"Extremely Loud and Incredibly Close"
"Extremely Loud and Incredibly Close"
by Jonathan Safran Foer
Houghton Mifflin
Reviewed by Matt Koff
Jonathan Safran Foer's new novel, Extremely Loud and Incredibly Close, tells the story of a boy's struggle to cope with the death of his father, who was killed in the September 11th attacks. Sounds fun, doesn't it? Surprisingly, much of the book is fun. Because of the book's idiosyncratic, imaginative, outspoken narrator and protagonist, 9-year-old Oskar Schell, the book culminates in a fun, funny, tragic, moving, and often beautiful experience.
The story begins one night in the Schells' Manhattan apartment a year after September 11th; Oskar, still unwilling to let go, rummages through his father's closet only to discover an envelope marked with the word "black", which holds an unfamiliar key. Afflicted by a combination of curiosity and a longing for closeness with his father, Oskar makes his mind up not to rest until he has discovered the lock to which the key belongs. He begins making secret journeys to the home of every person in the five boroughs with the last name Black.
Foer is uncanny in his ability to recreate the world of a child's imagination. An aspiring inventor, Oskar incessantly comes up with ideas for advancements that protect him and his loved ones from potential hazards. One of his more memorable notions is that of a moving skyscraper in which the elevator stays on the ground and your desired floor comes to you instead. "...that could be extremely useful, because of you're on the ninety-fifth floor, and a plane hits below you, the building could take you to the ground, and everyone would be safe." With Oskar's inventions, Foer evokes a time in our youths when our boundless imaginations freed us from having to accept life's cruel reality (I'm still counting on a death vaccine to be out by the time I hit 70). Ironically, though, Oskar's imagination appears to be his most captive faculty. The bulk of his inventions are ones that could have prevented 9-11 from happening. Oskar cannot come to terms with the fact that it already did.

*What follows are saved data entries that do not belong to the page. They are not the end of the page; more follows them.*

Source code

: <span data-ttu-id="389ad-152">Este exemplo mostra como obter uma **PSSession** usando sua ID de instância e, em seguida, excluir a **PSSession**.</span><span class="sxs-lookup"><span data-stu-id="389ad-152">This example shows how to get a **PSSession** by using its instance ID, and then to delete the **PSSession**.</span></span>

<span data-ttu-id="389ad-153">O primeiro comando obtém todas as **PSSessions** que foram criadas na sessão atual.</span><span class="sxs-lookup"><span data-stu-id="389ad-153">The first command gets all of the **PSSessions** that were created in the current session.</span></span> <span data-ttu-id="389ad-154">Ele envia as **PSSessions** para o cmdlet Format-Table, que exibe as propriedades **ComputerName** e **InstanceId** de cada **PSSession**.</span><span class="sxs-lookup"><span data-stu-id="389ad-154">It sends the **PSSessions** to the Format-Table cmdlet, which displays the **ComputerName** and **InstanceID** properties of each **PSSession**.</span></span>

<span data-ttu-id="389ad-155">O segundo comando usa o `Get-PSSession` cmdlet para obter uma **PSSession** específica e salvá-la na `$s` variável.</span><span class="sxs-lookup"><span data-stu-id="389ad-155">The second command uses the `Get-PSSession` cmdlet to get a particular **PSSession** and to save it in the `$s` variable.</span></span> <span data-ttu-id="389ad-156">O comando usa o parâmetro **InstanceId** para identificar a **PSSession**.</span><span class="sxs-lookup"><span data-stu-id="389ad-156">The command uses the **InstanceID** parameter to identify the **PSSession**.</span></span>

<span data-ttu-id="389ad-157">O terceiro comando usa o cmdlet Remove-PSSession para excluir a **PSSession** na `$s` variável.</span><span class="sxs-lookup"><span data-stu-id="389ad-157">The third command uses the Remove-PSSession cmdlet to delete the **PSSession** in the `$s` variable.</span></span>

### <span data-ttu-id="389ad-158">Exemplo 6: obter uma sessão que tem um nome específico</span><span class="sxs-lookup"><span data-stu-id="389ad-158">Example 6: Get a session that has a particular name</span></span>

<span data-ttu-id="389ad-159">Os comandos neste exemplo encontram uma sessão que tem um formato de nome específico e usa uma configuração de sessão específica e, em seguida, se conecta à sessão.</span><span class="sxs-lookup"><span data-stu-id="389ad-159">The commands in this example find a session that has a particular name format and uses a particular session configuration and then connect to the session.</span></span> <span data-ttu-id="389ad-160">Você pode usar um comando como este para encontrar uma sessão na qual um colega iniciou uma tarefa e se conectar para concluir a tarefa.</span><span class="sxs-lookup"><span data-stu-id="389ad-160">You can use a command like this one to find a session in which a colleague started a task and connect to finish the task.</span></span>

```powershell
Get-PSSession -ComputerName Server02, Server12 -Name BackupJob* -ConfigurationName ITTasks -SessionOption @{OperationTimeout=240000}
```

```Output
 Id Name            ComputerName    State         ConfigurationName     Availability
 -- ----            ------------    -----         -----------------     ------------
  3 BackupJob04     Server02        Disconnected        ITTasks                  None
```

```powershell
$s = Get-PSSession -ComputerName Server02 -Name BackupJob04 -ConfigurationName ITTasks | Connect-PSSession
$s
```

The story's reality itself seems it could be yet another one of Oskar's crazy inventions. Oskar befriends so many fantastically quirky characters, the reader sometimes wonders if this story really takes place in Manhattan, or a latter-day version of Oz. One of the first interviewees that Oskar meets is Albert Black, a 106-year-old ex-war reporter who has forgotten what the world looks and sounds like, because he has not left his apartment, or switched on his hearing aid, in years. Thus ensues an oddly beautiful scene where Oskar (in Dorothyesque fashion) frees Black from his isolation by helping him turn on his hearing aid, and inviting him to come along on his search. We also meet Ruth Black, an unsolicited Empire State Building tour guide, who lives in the building's observatory and has not left the building in decades, nor has ever been asked to leave. Seems rather unlikely, doesn't it? The book is filled with improbabilities like this one. It was here that I realized that Foer had no intention of representing post 9-11 New York City as it truly is. But why this heightened, fairy-tale like version instead?
In Oskar's inability to accept the same reality that killed his father, Foer creates a more skewed, more simplistic reality in which Oskar can survive. Foer expresses Oskar's deep pain not by forcing pathos down our throats, but by implying it through Oskar's brilliantly-realized kaleidoscopic vision. This is what makes Extremely Loud and Incredibly Close an unforgettable reading experience.
Of course, though Oskar's world is friendlier and more exotic than our own, we as readers know Oskar cannot reside in fantasyland forever. But that's what growing up is for.